Back in the day, when I was busy defending my country, I would occasionally be required to issue a “Sit Rep.” In official military parlance, the Sit Rep, or Situation Report, is a document issued by an officer to his underlings advising them of military conditions. This useful concept was immediately appropriated by us swabbies in a parody of official behavior. Just about everything we did was, in one way or another, a parody of official behavior.
For example, after an all-night recon patrol in some Sailortown ghetto of honkey-tonks and strip clubs, my running mate might say to me, “Sailor, what’s your sitrep?” Whereupon I would issue said report, to which he would respond, “Outstanding!”
“Outstanding!” was the obligatory reply to any sitrep. If the sitrep was a good one – “I just found a $20 bill rolled up in my sock.” – the “Outstanding!” would be genuine and heartfelt. However, it worked just as well when deployed ironically, as in “I think I broke my ankle stepping off the curb. I can’t walk.” – “Outstanding!”
All of which is prefatory to my sitrep for July 17, 2017, my favorite time of year.
The gardens are flourishing
The painting of the back of the house in nearly completed
The Tour de France is more interesting this year than it has been in quite a while. Any one of half a dozen riders has a chance to win.
I sent Maritime List 250 to my customers via e-blast last Monday night. By Tuesday night it was 50% sold. Over the next week I received only one more order. Instanter!
And ever more connected. On Sunday there was a little country auction on the South Shore that had a whaling log.

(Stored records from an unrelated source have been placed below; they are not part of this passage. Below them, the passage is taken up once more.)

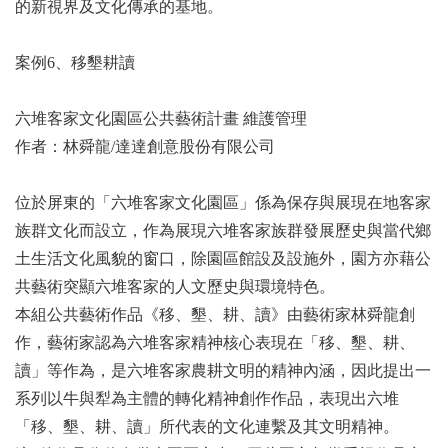
的新視界及文化傳承的基地。
案例6、移墾耕讀
六堆客家文化園區公共藝術計畫 維護管理
作者：林舜龍/達達創意股份有限公司
位於屏東的「六堆客家文化園區」係為保存與展現在地客家
族群文化而設立，作為展現六堆客家族群發展歷史與當代鄉
土生活文化風貌的窗口，除園區館設及設施外，園方亦藉公
共藝術突顯六堆客家的人文歷史與環境特色。
本組公共藝術作品《移、墾、耕、讀》由藝術家林舜龍創
作，藝術家認為六堆客家精神核心表現在「移、墾、耕、
讀」等作為，是六堆客家農耕文明的精神內涵，因此提出一
系列以牛與犁為主體的轉化精神創作作品，表現出六堆
「移、墾、耕、讀」所代表的文化連繫及其文明精神。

I received five calls and emails from all over the country from colleagues advising me of the existence of this item. Last Friday I went down and previewed the whaling log. It proved to be a mediocre example of its kind. Some nice whale stamps, but minimal narrative and broken parts of two successive voyages. I left a mediocre bid and went on about my business. Of course, with the eyes of the entire nation upon that whaling log, my sensible bid didn’t stand a chance. The logbooks sold for $2250 higher than my bid… not counting the 20% premium. Sheesh! People just got too damned much money.
Well, I don’t care. I’m going to finish painting, give everything a good watering, and spend a while at writer’s camp in Canada to wrap up my novel.